HARRISBURG - The Pennsylvania Supreme Court on Friday upheld sales of beer at Wegmans stores across the state, potentially opening the door for beer sales at other supermarkets and big retailers.

In a unanimous decision, the seven justices found that the Pennsylvania Liquor Control Board properly granted licenses to Wegmans Food Market Inc. to sell beer at eating areas in its supermarkets.

The stores have eat-in cafes that meet the liquor-code requirements to get restaurant licenses and sell beer to be consumed on the premises as well as to sell six-packs to go, the court ruled.

The justices noted that their decision "may foreshadow the expansion of the practice of large businesses opening restaurants within their facilities."

But, Justice Max Baer wrote in the opinion, "it is for the legislature, not this court, to determine whether to curtail such practice."

The decision, rejecting a challenge brought by a trade group for beer distributors, comes amid renewed debate about how to modernize Pennsylvania's antiquated alcoholic-beverage laws. Gov.-elect Tom Corbett has said he wants to privatize the State Stores that sell wine and liquor.

The Malt Beverage Distributors Association, which represents 450 beer distributors across the state, had challenged Wegmans' license on a number of grounds.

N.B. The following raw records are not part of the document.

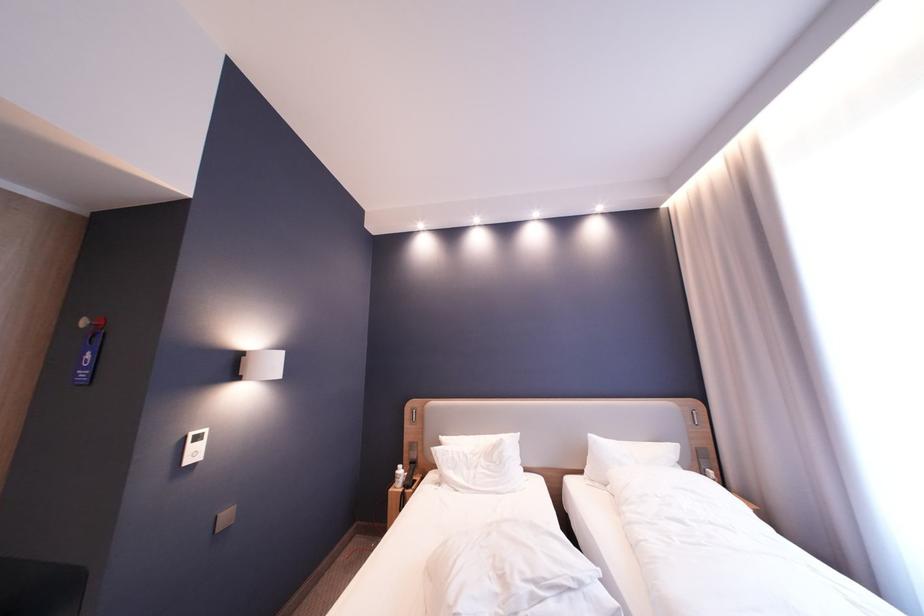
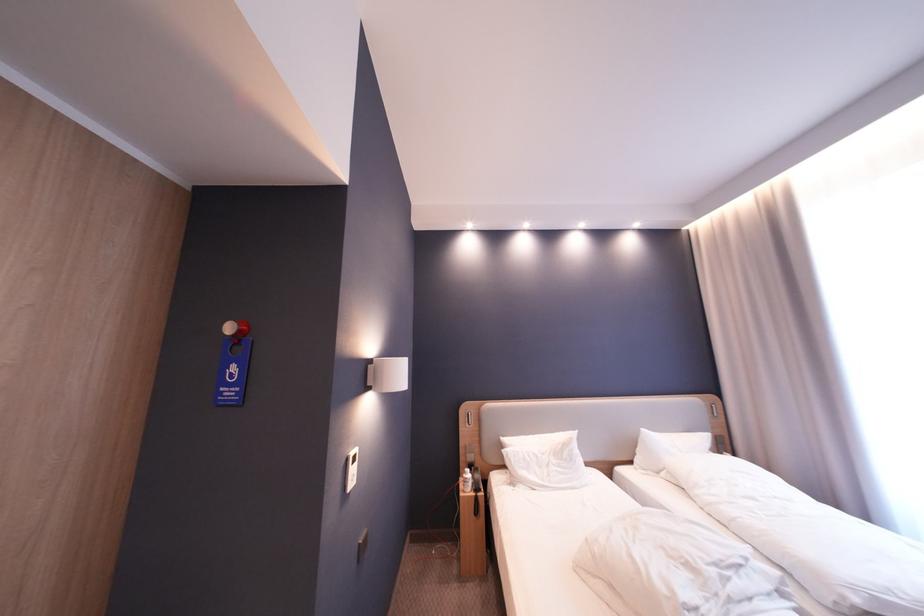
The point at (591,472) is marked in the first image. Where is the corresponding point in the second image?

(641, 464)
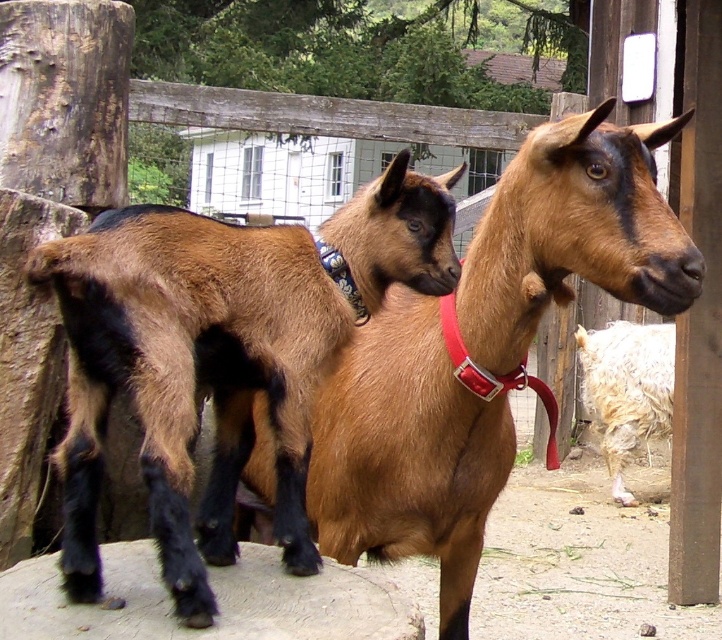
You are a farmer checking the field. You notice a smooth gray rock at center and a fluffy white goat at right. Which object is positioned higher in the image?

The smooth gray rock at center is above the fluffy white goat at right, so it is positioned higher in the image.

You are a farmer who needs to place a 30 cm wide feeding trough between the brown fuzzy goat at center and the smooth gray rock at center. Can you fit it there?

The distance between the brown fuzzy goat at center and the smooth gray rock at center is 25.77 centimeters. Since the trough is 30 cm wide, it cannot fit in the space between them.

You are a farmer trying to separate the two goats for feeding. The brown fuzzy goat at center is currently near the fence. If you need to place a divider between them that is 1.7 meters wide, will it fit between them without moving the goats?

The two goats are 1.83 meters apart. Since the divider is 1.7 meters wide, it can fit between them as the distance is greater than the divider width.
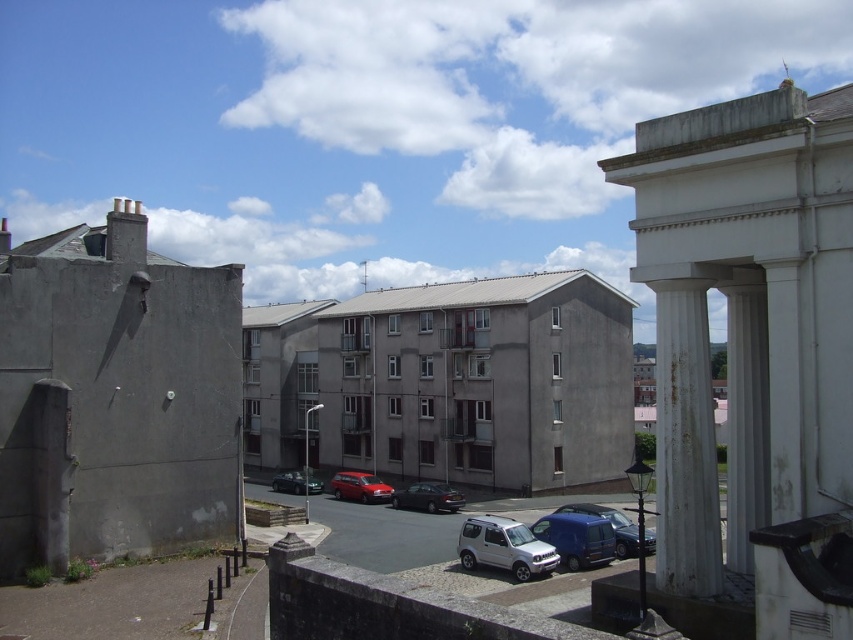
You are a delivery person trying to park your van between the silver metallic suv at center and the metallic silver sedan at center. Can you fit your van, which is 2 meters wide, between them?

The silver metallic suv at center is positioned on the right side of metallic silver sedan at center. The distance between them is not provided, so it is impossible to determine if the van can fit. Please check the actual space available.

You are standing at the point marked by the coordinates point (577, 538) in the image. Looking around, you see a matte blue van at lower center. What object are you standing on?

You are standing on the matte blue van at lower center indicated by point (577, 538).

From the picture: You are a delivery driver who needs to park your vehicle between two other cars in the image. Your vehicle is 2 meters wide. The two cars you need to park between are the matte blue van at lower center and the metallic red station wagon at center. Can your vehicle fit in the space between them?

The matte blue van at lower center has a lesser width compared to metallic red station wagon at center. Since your vehicle is 2 meters wide, you need to check the space between them. However, the exact distance between the two cars isn not provided in the description. Without knowing the distance, it is impossible to determine if your vehicle can fit.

The group says letting Wegmans sell beer would allow other supermarkets and big retailers to horn in on the beer-selling trade by establishing their own eating areas and applying for licenses to serve beer and sell six-packs.

That, the association warned, could put beer distributorships - many of them small mom-and-pop operations - out of business.

Consumers in Pennsylvania now buy beer by the case from distributors; they can also buy up to two six-packs at bars, often at marked-up prices. At Wegmans - or any other retail store with a license to sell beer - customers can buy only up to two six-packs as well. They cannot buy cases there.

"We are disappointed," said Mary Lou Hogan, executive secretary of the distributors association. She said the group would consider its next move, but she acknowledged that, in terms of a legal remedy, it was "at the end of the road."

Though Hogan would not make any predictions about whether other supermarkets and chain stores would seek to sell beer, she said: "I don't see what would stop them."

She may be right.

The Wegmans case was closely monitored by other chain food stores in Pennsylvania. Chris Brand, a spokesman for Giant Food Stores of Carlisle, Pa., said Friday that Giant recently received a liquor license from the PLCB to open a restaurant in its Bartonsville store in the Poconos.

Brand said Giant was pleased with the decision and was exploring the possibility of putting restaurants in other stores in its chain. The company operates 137 stores in Pennsylvania, 42 of them in the southeast.

As for Wegmans, beer is now sold at all 14 of its Pennsylvania locations. Its stores in Collegeville and Malvern have full bars.

"We are delighted that in a unanimous decision the Pennsylvania Supreme Court upheld the [LCB's] decision to grant us licenses for our Market Cafe restaurants," said Jo Natale, spokesperson for Wegmans, based in Rochester, N.Y. "It means we can continue to do what our customers have wanted us to do all along."

The economic stakes are high when it comes to beer sales.

According to another trade group, the Pennsylvania Beer Wholesalers Association, the impact of beer-related businesses on the state's economy is nearly $7 billion annually. The group says the beer industry employs 80,873 workers.

Even as they fret over the impact of Friday's decision, beer distributors may find a friend in State Rep. Paul Clymer (R., Bucks).

Clymer, long a foe of expanded sales of alcoholic drinks, seemed to take a cue from Justice Baer's mention of the legislature's role. In an interview Friday, Clymer said he would look closely at the state liquor code to determine whether the court's action could be reversed through legislation.

He said he saw the court's decision as chipping away at the state's control over alcohol sales - a system that allows purchases of wine and hard liquor only at stores run by the state.

"The General Assembly should have oversight about where a product is sold or not sold," Clymer said. "That's why we have State Stores."